The British did not imagine that Adam Smith's fable about the invisible hand could ever be taken so seriously. They (like Keynes) saw the fundamental flaws in even the most sophisticated markets, and they offered a withering critique of the idea that government's role is merely to let rational private actors engage in self-interested action.
To Samuelson's great credit, one of the most important moments in academic history found him accepting defeat in a very humble and public way. When the debate between his camp and the Brits had reached a fevered pitch over something called "the capital controversies," Samuelson wrote a short but fascinating piece in which he admitted that his side had lost that battle. He did not say, "Well, if we only change this assumption ..." or any of the standard dodges in academic debates. He simply said, "They other side has proven that my position on this issue was wrong." Pretty amazing.
Samuelson then pretty much moved on to other issues. Unfortunately, Samuelson's cohorts did not follow his lead. Even people whom I otherwise greatly admire, like Joseph Stiglitz, continued to engage with the Brits on (to my mind) increasingly preposterous grounds. Even so, Samuelson deserves credit for refusing to continue a losing battle.
He did not, however, change his basic approach to policy. While he continued to find situations in which a market "imperfection" might cause us to deviate from the presumed ideal hands-off approach, he had set in motion the basic dynamic that we see to this day. The government is presumed to be a negative force in the economy unless there is something truly unacceptable happening, in which case we must reluctantly deviate from the preferred course.
Readers will recognize the analogy here to the fight within the Democratic party in the U.S. today. Samuelson's intellectual heirs, like Summers and Geithner, hold to a fundamental belief that market actors will end up doing the right thing with minimal regulation. Others, like Robert Shiller and (a changed) Joseph Stiglitz, see the problem quite differently. It is not that markets never do anything right but that markets must be set up in a way to prevent market meltdowns.

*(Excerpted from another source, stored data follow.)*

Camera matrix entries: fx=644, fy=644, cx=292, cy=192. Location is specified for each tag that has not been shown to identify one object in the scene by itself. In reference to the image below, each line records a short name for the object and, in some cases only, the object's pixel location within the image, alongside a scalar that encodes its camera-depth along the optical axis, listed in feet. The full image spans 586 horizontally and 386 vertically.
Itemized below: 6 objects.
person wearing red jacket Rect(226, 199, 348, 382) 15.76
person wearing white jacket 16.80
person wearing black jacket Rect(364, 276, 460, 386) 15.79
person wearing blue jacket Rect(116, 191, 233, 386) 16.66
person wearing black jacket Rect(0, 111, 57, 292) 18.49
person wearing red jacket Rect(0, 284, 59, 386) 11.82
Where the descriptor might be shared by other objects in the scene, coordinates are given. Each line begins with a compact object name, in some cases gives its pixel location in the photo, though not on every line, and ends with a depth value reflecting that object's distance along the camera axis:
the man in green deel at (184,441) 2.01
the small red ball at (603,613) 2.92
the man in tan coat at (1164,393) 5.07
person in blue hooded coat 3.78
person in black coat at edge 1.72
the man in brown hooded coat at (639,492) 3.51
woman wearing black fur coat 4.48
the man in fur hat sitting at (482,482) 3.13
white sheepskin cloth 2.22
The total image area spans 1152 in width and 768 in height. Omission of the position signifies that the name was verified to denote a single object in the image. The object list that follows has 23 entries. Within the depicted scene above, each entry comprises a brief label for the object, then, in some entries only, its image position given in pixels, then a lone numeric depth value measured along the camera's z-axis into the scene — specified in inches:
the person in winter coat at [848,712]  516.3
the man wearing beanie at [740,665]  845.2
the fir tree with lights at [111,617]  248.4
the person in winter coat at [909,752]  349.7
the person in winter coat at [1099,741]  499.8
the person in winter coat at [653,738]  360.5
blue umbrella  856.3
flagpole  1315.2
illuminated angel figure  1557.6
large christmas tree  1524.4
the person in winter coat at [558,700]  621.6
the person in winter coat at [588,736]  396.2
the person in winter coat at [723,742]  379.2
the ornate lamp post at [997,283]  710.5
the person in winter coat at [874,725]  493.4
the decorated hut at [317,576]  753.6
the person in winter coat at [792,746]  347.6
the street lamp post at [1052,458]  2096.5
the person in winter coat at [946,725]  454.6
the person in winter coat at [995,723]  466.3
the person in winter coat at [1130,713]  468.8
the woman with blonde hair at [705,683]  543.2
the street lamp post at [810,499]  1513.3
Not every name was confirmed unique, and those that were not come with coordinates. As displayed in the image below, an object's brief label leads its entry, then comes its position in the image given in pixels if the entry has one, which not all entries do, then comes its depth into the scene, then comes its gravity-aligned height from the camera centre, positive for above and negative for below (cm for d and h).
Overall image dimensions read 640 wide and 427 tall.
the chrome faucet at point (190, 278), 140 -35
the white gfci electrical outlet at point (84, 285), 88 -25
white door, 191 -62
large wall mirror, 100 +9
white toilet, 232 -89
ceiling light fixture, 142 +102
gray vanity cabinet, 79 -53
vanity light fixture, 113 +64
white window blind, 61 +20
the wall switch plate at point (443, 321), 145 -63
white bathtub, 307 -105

The damage that the bastard Keynesians are doing today is manifest. Attempts to do something so basic as making sure that rating agencies operate without conflicts of interest have apparently failed, even after we confronted the most frightening finance-led economic crisis since the 1930's. The political forces that were able to defeat improved regulations were relying in part on the belief buried in people's minds that the economy might occasionally need to be steered back on course, but regulating markets is inefficient and bad. That belief is so widely held to a surprising degree because of Samuelson. It is certainly better than the view that Friedman and his followers espoused (not even to try to right the ship), but that is a low standard indeed.
As Keynes himself said, "practical men" think that academics is irrelevant to them, but they are the slaves to some "academic scribbler." Samuelson's scribblings were better than most, but we should not be blind to the damage that his approach continues to wreak as we try to emerge from the Great Recession.